Page segmentation data:
== Segment start ==

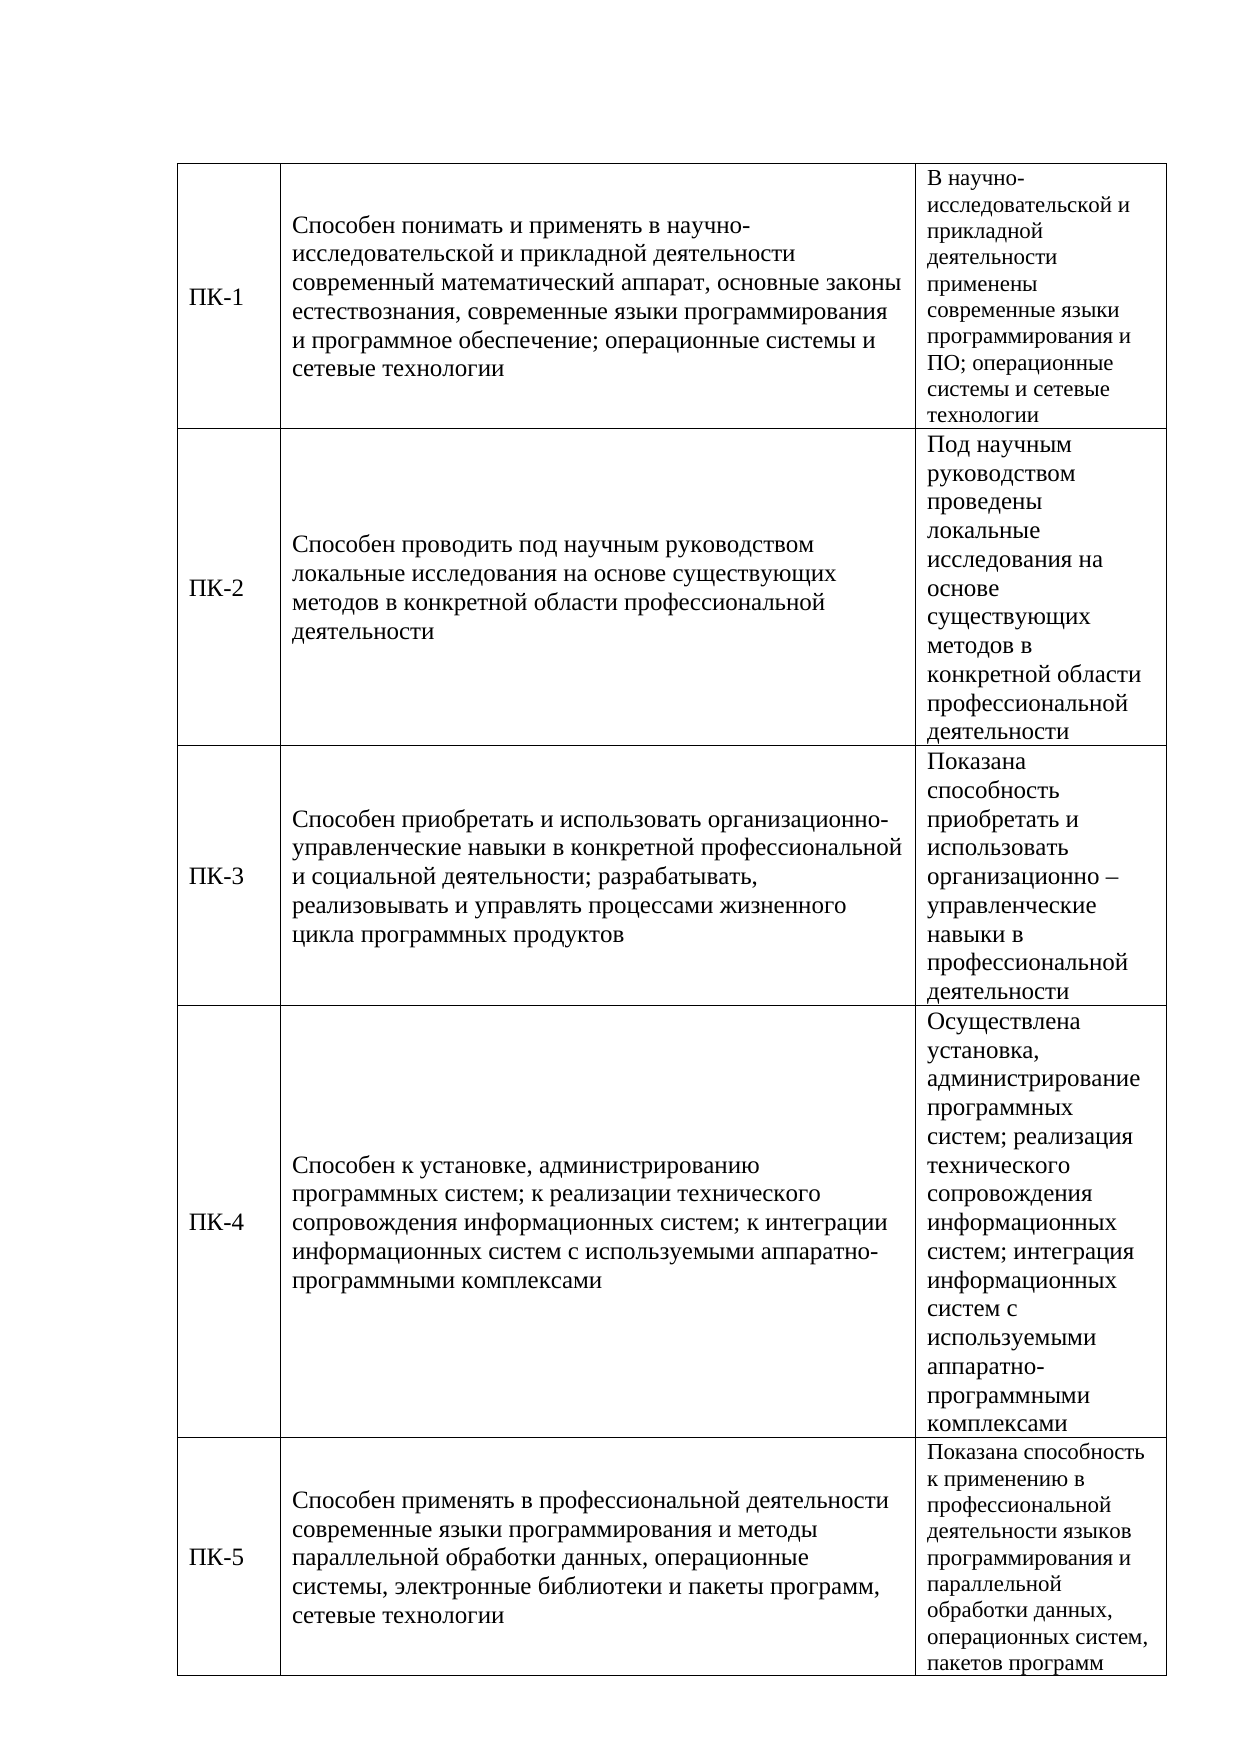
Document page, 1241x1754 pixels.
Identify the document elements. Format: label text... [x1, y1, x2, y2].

table_cell Способен проводить под научным руководством локальные исследования на основе существующих методов в конкретной области профессиональной деятельности [281, 429, 915, 745]
table_cell Показана способность к применению в профессиональной деятельности языков программирования и параллельной обработки данных, операционных систем, пакетов программ [916, 1438, 1166, 1675]
table_cell Способен приобретать и использовать организационно-управленческие навыки в конкретной профессиональной и социальной деятельности; разрабатывать, реализовывать и управлять процессами жизненного цикла программных продуктов [281, 746, 915, 1005]
table_cell ПК-4 [178, 1006, 280, 1437]
table_cell ПК-3 [178, 746, 280, 1005]
table_cell Осуществлена установка, администрирование программных систем; реализация технического сопровождения информационных систем; интеграция информационных систем с используемыми аппаратно-программными комплексами [916, 1006, 1166, 1437]
table_header Способен понимать и применять в научно-исследовательской и прикладной деятельности современный математический аппарат, основные законы естествознания, современные языки программирования и программное обеспечение; операционные системы и сетевые технологии [281, 164, 915, 428]
table_cell ПК-2 [178, 429, 280, 745]
table_cell Способен применять в профессиональной деятельности современные языки программирования и методы параллельной обработки данных, операционные системы, электронные библиотеки и пакеты программ, сетевые технологии [281, 1438, 915, 1675]
table_cell Под научным руководством проведены локальные исследования на основе существующих методов в конкретной области профессиональной деятельности [916, 429, 1166, 745]
table_cell Способен к установке, администрированию программных систем; к реализации технического сопровождения информационных систем; к интеграции информационных систем с используемыми аппаратно-программными комплексами [281, 1006, 915, 1437]
table_header ПК-1 [178, 164, 280, 428]
table_cell ПК-5 [178, 1438, 280, 1675]
table_header В научно-исследовательской и прикладной деятельности применены современные языки программирования и ПО; операционные системы и сетевые технологии [916, 164, 1166, 428]
table_cell Показана способность приобретать и использовать организационно – управленческие навыки в профессиональной деятельности [916, 746, 1166, 1005]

== Segment end ==

Would it be possible to print the records above verbatim, pictures omitted?

Document page, 1241x1754 pixels.
Identify the document elements. Format: label text... [x1, y1, x2, y2].

table_cell Способен проводить под научным руководством локальные исследования на основе существующих методов в конкретной области профессиональной деятельности [281, 429, 915, 745]
table_cell Показана способность к применению в профессиональной деятельности языков программирования и параллельной обработки данных, операционных систем, пакетов программ [916, 1438, 1166, 1675]
table_cell Способен приобретать и использовать организационно-управленческие навыки в конкретной профессиональной и социальной деятельности; разрабатывать, реализовывать и управлять процессами жизненного цикла программных продуктов [281, 746, 915, 1005]
table_cell ПК-4 [178, 1006, 280, 1437]
table_cell ПК-3 [178, 746, 280, 1005]
table_cell Осуществлена установка, администрирование программных систем; реализация технического сопровождения информационных систем; интеграция информационных систем с используемыми аппаратно-программными комплексами [916, 1006, 1166, 1437]
table_header Способен понимать и применять в научно-исследовательской и прикладной деятельности современный математический аппарат, основные законы естествознания, современные языки программирования и программное обеспечение; операционные системы и сетевые технологии [281, 164, 915, 428]
table_cell ПК-2 [178, 429, 280, 745]
table_cell Способен применять в профессиональной деятельности современные языки программирования и методы параллельной обработки данных, операционные системы, электронные библиотеки и пакеты программ, сетевые технологии [281, 1438, 915, 1675]
table_cell Под научным руководством проведены локальные исследования на основе существующих методов в конкретной области профессиональной деятельности [916, 429, 1166, 745]
table_cell Способен к установке, администрированию программных систем; к реализации технического сопровождения информационных систем; к интеграции информационных систем с используемыми аппаратно-программными комплексами [281, 1006, 915, 1437]
table_header ПК-1 [178, 164, 280, 428]
table_cell ПК-5 [178, 1438, 280, 1675]
table_header В научно-исследовательской и прикладной деятельности применены современные языки программирования и ПО; операционные системы и сетевые технологии [916, 164, 1166, 428]
table_cell Показана способность приобретать и использовать организационно – управленческие навыки в профессиональной деятельности [916, 746, 1166, 1005]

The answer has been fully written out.